Text section —
=== Section Start ===

According to the SEC, SharesPost was matching up the sellers of private company stock and buyers even though it wasn’t a registered broker-dealer. Also, the online service allegedly let other broker-dealers’ registered representatives present themselves as SharesPost employees and make commissions on securities transactions, allowed one of its affiliates to manage pooled investment vehicles that were supposed to buy stock in single private firms and interests in funds that Sharespost made available, and published on the website third-party information about issuers’ financial metrics, research reports, and a valuation index that it created.

The SEC noted that although it is open to innovation in capital markets, products and new platforms have to abide by the rules, including making sure that basic disclosure and fairness occur. The Commission said that that broker-dealer registration is key in helping protect customers—especially considering that there are risks involved in the secondary marketplace for pre-IPO stocks for even the most sophisticated investors.

The Commission also settled its securities case against FB Financial Group and its fund manager Laurence Albukerk. The fund manager is accused of providing offering materials that did not let investors know he was making extra fees because he was buying Facebook shares using an entity that his wife controlled. Albukerk and his financial firm have agreed to pay pre-judgment interest plus disgorgement of $210,499 and $100,000 fine. Sharespost, Brogger, Albukerk, and FB Financial Group agreed to settle without denying or admitting to any wrongdoing.

=== Section End ===

What to work on —
[a] Summarize the text on the SEC's cases against SharesPost and FB Financial Group in two sentences.
[b] Resume the text on the SEC's cases against SharesPost and FB Financial Group, picking up after its final sentence.

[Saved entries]
=== Section Start ===

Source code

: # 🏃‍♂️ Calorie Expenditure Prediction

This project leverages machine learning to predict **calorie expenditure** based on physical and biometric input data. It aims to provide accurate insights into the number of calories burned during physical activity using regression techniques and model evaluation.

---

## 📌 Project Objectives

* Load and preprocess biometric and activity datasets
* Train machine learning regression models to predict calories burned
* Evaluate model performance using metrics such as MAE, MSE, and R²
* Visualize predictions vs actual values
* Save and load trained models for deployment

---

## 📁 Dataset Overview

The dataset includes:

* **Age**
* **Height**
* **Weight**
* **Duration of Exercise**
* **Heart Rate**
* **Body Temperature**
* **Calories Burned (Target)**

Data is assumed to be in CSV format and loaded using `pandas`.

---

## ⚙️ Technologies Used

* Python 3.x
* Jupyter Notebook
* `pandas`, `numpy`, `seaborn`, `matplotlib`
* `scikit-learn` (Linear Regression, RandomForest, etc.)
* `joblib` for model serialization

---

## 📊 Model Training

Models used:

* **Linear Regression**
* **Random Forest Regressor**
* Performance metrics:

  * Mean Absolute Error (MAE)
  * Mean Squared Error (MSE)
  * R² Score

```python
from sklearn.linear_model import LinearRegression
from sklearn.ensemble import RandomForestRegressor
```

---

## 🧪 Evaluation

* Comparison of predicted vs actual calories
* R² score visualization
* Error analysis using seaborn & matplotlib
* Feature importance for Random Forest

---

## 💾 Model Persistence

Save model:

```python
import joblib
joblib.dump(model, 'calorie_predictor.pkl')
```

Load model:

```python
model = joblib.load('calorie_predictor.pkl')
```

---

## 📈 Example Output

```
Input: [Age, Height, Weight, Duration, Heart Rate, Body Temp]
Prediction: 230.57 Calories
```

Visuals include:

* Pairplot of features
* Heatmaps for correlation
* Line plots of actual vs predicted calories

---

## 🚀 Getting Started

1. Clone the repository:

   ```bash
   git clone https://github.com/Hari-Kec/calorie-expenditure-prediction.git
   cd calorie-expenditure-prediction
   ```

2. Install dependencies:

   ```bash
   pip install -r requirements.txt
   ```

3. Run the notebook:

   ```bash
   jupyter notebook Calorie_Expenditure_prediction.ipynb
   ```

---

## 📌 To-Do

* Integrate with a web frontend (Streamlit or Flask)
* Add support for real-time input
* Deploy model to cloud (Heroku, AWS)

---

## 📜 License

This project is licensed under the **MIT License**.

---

=== Section End ===

Results by task —
[a] The SEC alleged that SharesPost matched sellers and buyers of private company stock without being a registered broker-dealer, and stressed that new platforms must follow rules such as broker-dealer registration, which helps protect customers. The Commission also settled its case against FB Financial Group and fund manager Laurence Albukerk, who agreed to pay disgorgement plus pre-judgment interest of $210,499 and a $100,000 fine without admitting or denying wrongdoing.

[b]
Meantime, in a related securities fraud lawsuit filed in civil court, the SEC accused Frank Mazzola and his financial firms Facie Libre Management Associates, LLC and Felix Investments of making secret commissions and taking part in improper self-dealing. Mazzola and the firms allegedly made a number of false statements to investors about offerings in Zynga, Facebook, and Twitter while not revealing that certain prices were raised as a result of commissions.

Facie Libre also allegedly sold Facebook interests even though it didn’t own some of these shares. Both of the firms and Mazzola are accused of misleading an investor into thinking they had acquired Zynga stock, as well as of making misrepresentations about Twitter revenue. This case is still open. Felix Investments and Mazzola have, however, settled a related but separate action with the Financial Industry Regulatory Authority with the firm consenting to pay a $250,000 fine and Mazzola a $30,000 fine.

In the wake of electronic markets and Wall Street banks all rushing to present investors with an opportunity to trade stakes in popular technology companies prior to them going public, regulators and lawmakers have been more closely scrutinizing private share trading over the last year. That said, alternative online investment platforms, which are called “shadow markets,” can be very risky.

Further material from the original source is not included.